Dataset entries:
:::::

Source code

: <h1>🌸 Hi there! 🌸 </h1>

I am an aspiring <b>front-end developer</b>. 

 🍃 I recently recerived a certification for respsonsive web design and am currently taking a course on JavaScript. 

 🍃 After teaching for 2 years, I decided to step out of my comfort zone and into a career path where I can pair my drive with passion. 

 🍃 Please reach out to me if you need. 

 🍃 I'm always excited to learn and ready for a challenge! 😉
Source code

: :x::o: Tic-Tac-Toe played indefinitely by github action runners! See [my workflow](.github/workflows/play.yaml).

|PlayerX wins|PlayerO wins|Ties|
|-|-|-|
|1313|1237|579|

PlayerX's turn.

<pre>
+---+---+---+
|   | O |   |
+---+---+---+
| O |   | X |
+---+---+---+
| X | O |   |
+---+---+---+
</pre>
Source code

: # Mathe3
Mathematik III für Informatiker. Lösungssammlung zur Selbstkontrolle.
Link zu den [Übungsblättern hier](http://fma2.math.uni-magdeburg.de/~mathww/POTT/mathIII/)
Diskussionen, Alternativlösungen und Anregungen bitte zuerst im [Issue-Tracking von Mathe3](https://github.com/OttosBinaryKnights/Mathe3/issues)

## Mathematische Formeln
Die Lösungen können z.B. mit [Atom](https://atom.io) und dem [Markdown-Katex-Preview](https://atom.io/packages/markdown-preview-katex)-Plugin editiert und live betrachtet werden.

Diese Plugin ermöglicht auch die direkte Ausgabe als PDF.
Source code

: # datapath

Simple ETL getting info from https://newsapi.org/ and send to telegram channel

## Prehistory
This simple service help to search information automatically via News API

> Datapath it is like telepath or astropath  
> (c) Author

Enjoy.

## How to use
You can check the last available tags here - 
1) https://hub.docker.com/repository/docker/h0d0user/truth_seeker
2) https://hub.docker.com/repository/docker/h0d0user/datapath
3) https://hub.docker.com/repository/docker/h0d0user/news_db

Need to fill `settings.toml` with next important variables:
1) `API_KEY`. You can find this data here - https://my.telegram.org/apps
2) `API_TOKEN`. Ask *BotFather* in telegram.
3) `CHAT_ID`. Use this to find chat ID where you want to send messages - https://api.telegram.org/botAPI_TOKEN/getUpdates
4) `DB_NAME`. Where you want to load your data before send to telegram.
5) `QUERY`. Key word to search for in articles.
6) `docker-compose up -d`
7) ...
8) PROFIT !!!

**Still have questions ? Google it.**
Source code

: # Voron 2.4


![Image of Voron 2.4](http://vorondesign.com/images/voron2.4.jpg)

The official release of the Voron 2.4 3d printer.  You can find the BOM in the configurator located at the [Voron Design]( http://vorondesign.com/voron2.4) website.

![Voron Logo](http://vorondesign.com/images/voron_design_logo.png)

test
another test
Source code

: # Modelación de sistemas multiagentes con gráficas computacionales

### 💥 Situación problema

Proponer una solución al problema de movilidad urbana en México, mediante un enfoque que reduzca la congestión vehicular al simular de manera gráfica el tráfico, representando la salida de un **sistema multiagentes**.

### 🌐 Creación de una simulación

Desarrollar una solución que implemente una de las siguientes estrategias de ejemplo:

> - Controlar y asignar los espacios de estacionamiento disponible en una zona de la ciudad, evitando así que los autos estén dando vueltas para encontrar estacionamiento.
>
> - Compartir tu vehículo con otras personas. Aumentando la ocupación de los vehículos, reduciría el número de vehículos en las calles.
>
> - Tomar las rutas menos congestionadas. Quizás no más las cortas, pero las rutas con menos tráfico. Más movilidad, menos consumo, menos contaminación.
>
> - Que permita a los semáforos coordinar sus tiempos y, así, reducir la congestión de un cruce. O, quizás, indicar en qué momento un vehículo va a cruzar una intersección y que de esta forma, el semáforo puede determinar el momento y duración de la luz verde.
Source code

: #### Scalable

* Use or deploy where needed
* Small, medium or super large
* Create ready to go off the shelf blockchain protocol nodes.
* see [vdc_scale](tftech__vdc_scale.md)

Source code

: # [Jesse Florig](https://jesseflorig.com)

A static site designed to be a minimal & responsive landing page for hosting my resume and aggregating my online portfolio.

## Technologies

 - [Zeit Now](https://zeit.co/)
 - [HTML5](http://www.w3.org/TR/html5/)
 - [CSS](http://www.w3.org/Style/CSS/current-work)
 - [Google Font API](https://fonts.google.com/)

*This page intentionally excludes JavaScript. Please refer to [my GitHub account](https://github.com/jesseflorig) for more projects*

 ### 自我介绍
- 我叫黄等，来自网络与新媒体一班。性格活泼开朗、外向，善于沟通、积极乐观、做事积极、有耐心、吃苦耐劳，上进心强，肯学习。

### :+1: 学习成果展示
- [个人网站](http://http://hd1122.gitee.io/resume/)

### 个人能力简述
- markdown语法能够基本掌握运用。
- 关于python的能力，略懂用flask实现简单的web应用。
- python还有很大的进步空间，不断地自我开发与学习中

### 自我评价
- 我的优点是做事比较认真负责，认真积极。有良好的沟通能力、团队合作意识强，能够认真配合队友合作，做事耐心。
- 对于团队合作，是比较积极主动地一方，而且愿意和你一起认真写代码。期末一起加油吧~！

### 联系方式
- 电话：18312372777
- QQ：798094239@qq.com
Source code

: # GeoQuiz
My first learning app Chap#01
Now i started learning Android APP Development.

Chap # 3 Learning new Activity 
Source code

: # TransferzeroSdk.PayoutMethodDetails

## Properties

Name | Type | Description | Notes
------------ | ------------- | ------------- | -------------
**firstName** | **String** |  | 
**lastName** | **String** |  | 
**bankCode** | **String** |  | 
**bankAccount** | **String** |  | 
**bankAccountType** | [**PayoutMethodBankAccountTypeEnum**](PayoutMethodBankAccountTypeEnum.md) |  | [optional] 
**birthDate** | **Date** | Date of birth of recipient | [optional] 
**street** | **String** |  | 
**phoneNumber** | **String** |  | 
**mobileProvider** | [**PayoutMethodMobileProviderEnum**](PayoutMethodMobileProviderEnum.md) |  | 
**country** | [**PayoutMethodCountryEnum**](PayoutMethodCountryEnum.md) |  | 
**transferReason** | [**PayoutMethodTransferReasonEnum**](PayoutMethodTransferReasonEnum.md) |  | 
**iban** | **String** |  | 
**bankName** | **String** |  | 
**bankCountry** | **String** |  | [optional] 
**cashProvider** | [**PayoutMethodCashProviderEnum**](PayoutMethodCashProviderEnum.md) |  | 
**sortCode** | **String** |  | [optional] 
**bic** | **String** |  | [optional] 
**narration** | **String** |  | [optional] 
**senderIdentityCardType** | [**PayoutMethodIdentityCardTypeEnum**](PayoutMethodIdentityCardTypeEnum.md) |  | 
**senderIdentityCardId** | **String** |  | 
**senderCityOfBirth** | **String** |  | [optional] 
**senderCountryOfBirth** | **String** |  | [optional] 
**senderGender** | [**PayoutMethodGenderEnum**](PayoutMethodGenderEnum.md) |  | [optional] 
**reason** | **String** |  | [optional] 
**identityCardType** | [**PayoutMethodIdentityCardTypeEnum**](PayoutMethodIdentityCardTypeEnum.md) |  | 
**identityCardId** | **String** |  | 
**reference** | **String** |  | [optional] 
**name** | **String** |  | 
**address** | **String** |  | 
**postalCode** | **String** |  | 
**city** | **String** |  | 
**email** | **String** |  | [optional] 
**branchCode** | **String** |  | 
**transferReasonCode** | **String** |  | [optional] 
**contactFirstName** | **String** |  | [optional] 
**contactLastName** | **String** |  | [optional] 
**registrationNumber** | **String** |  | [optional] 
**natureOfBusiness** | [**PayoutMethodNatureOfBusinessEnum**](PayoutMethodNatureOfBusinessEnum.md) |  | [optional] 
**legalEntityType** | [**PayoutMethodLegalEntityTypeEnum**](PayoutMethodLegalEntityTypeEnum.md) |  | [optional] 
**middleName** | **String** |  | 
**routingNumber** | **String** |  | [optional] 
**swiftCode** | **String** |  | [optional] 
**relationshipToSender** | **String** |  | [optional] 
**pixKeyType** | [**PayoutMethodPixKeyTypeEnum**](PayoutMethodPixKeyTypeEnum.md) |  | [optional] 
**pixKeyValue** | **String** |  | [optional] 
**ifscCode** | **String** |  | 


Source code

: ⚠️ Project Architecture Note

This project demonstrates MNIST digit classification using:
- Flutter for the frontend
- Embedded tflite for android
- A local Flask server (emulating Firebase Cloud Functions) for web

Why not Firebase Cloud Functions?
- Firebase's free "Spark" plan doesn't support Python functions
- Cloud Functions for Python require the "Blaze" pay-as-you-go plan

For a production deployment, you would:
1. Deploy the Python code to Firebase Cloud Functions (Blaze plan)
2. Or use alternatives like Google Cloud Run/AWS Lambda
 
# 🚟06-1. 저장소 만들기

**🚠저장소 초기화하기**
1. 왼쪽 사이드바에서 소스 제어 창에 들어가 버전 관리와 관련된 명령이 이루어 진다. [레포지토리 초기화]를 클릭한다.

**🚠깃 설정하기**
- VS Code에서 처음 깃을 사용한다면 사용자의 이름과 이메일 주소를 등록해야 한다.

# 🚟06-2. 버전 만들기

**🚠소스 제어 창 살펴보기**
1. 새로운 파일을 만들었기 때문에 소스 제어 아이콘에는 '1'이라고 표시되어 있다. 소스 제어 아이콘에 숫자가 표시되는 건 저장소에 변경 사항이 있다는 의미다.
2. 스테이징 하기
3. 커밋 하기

:::::

▶ PROBLEM TO WORK ON:
Lay out the data as a JSON list of strings, one string per line, from the first line through the line containing "Diskussionen, Alternativlösungen und", both included. Leave out blank lines.

▶ YOUR RESPONSE:
[
  "Source code",
  ": <h1>🌸 Hi there! 🌸 </h1>",
  "I am an aspiring <b>front-end developer</b>. ",
  " 🍃 I recently recerived a certification for respsonsive web design and am currently taking a course on JavaScript. ",
  " 🍃 After teaching for 2 years, I decided to step out of my comfort zone and into a career path where I can pair my drive with passion. ",
  " 🍃 Please reach out to me if you need. ",
  " 🍃 I'm always excited to learn and ready for a challenge! 😉",
  "Source code",
  ": :x::o: Tic-Tac-Toe played indefinitely by github action runners! See [my workflow](.github/workflows/play.yaml).",
  "|PlayerX wins|PlayerO wins|Ties|",
  "|-|-|-|",
  "|1313|1237|579|",
  "PlayerX's turn.",
  "<pre>",
  "+---+---+---+",
  "|   | O |   |",
  "+---+---+---+",
  "| O |   | X |",
  "+---+---+---+",
  "| X | O |   |",
  "+---+---+---+",
  "</pre>",
  "Source code",
  ": # Mathe3",
  "Mathematik III für Informatiker. Lösungssammlung zur Selbstkontrolle.",
  "Link zu den [Übungsblättern hier](http://fma2.math.uni-magdeburg.de/~mathww/POTT/mathIII/)",
  "Diskussionen, Alternativlösungen und Anregungen bitte zuerst im [Issue-Tracking von Mathe3](https://github.com/OttosBinaryKnights/Mathe3/issues)"
]